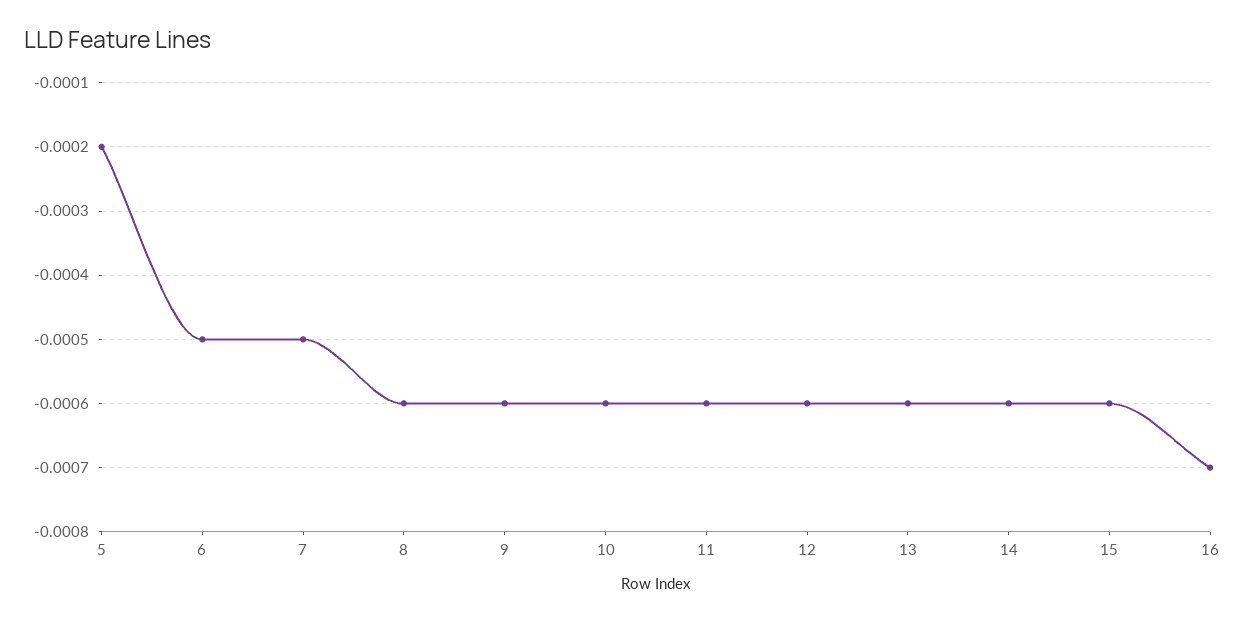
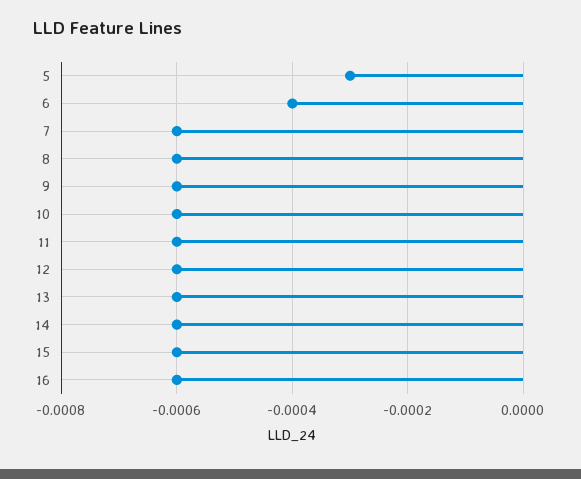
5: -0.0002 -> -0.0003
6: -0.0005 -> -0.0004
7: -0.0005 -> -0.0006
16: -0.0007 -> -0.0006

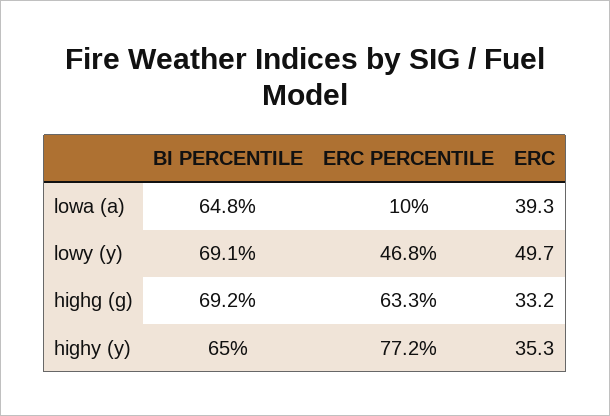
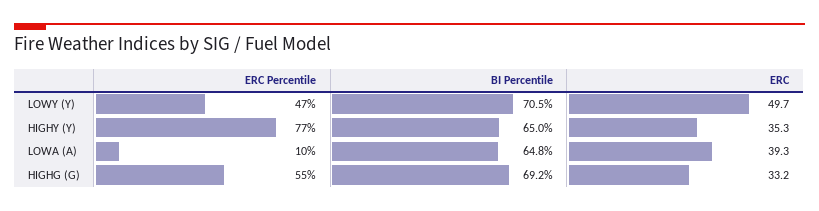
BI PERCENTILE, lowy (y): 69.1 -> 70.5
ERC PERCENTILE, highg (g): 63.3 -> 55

----------

Task to carry out.
When you repeat the material above, keep every word exact and leave out the pictures.

Solution to the problem.
5: -0.0002 -> -0.0003
6: -0.0005 -> -0.0004
7: -0.0005 -> -0.0006
16: -0.0007 -> -0.0006

BI PERCENTILE, lowy (y): 69.1 -> 70.5
ERC PERCENTILE, highg (g): 63.3 -> 55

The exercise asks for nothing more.